TASK DETAILS
Output the material from the line with "scientific name: Elkalyce comyntas" to the line with "family: Rallidae", both included, as a two-column CSV with the headers field and value. Give one row per line, put each cell in its own quoted field, and replace any line breaks with spaces.

Records in a dataset

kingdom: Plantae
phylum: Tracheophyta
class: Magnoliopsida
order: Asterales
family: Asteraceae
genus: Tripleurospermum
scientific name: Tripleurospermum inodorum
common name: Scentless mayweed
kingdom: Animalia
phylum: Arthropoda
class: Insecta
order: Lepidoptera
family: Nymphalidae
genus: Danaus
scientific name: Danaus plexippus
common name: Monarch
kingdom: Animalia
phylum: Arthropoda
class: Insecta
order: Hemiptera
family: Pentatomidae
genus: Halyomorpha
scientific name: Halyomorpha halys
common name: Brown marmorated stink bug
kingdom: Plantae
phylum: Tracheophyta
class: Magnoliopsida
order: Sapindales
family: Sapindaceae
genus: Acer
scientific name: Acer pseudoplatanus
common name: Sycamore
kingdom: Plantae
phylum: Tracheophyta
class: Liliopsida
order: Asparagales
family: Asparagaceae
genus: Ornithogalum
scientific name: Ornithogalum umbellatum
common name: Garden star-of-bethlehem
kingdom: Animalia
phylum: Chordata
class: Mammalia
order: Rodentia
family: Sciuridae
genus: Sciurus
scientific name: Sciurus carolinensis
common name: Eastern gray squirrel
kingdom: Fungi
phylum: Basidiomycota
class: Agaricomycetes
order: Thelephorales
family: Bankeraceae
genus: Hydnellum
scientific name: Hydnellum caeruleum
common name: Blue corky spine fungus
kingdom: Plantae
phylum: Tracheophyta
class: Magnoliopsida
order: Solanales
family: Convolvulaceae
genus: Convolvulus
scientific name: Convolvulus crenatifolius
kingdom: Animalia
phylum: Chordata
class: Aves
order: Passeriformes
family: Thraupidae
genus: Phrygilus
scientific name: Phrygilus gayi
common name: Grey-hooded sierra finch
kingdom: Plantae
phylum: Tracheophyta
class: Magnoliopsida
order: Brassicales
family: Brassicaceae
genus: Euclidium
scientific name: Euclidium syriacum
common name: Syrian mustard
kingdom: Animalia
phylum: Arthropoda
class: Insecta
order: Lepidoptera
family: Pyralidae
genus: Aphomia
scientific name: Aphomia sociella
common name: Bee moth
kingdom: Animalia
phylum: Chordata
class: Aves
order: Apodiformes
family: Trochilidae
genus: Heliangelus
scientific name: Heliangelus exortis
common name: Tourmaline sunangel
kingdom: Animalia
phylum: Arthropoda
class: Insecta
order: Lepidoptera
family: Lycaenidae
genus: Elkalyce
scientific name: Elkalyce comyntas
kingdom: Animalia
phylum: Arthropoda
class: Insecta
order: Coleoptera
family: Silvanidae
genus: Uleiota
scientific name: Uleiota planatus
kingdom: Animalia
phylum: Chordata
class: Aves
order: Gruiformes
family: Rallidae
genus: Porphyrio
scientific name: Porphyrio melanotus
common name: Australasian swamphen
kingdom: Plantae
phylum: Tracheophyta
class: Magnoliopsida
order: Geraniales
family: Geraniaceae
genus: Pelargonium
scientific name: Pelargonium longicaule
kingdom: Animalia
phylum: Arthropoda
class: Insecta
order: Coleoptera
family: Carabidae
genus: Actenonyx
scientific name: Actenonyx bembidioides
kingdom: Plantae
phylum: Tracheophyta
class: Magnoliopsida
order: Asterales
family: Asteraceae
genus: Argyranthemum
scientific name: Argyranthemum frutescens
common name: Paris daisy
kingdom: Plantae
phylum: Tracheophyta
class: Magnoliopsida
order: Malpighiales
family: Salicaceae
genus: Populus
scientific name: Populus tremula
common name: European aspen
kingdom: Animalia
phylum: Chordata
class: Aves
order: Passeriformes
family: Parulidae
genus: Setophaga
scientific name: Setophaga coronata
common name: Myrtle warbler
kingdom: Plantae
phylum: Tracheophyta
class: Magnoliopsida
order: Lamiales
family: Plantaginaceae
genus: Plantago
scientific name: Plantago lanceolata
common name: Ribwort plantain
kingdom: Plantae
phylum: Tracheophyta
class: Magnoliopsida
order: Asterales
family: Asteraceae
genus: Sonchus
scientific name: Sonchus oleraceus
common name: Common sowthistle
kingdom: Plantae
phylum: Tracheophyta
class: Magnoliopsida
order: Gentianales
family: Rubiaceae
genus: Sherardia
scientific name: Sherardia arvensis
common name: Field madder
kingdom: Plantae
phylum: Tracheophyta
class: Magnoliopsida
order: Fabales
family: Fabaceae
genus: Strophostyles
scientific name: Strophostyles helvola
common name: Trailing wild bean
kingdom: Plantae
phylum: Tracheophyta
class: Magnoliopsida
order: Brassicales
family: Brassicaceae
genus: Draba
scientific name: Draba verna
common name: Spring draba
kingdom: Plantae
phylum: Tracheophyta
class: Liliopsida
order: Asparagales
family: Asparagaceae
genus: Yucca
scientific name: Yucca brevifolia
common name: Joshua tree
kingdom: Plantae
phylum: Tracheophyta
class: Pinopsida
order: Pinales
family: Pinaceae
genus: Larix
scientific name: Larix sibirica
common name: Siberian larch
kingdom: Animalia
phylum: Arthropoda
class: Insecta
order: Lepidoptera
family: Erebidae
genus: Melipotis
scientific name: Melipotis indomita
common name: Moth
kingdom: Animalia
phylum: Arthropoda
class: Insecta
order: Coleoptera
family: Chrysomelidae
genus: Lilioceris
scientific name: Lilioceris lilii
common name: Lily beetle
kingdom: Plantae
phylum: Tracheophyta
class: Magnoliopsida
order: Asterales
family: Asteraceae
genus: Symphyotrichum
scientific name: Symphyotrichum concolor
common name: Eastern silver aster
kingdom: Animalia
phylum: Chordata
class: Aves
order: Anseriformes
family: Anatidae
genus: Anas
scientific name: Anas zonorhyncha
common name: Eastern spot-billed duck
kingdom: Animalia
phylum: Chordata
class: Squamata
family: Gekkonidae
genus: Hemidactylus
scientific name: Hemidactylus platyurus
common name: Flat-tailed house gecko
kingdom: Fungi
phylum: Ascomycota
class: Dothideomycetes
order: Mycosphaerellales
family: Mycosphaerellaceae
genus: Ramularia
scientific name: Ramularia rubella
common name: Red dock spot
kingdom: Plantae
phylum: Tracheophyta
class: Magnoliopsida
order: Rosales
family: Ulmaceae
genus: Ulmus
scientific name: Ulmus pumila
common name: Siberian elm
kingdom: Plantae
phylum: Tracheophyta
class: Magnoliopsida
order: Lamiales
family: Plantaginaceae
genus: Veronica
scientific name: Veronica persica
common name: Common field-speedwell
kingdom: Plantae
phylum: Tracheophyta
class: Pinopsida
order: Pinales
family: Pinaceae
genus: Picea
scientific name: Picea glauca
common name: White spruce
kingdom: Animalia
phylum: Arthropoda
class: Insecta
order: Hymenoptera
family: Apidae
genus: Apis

COMPLETE RESPONSE
field,value
"scientific name:","Elkalyce comyntas"
"kingdom:","Animalia"
"phylum:","Arthropoda"
"class:","Insecta"
"order:","Coleoptera"
"family:","Silvanidae"
"genus:","Uleiota"
"scientific name:","Uleiota planatus"
"kingdom:","Animalia"
"phylum:","Chordata"
"class:","Aves"
"order:","Gruiformes"
"family:","Rallidae"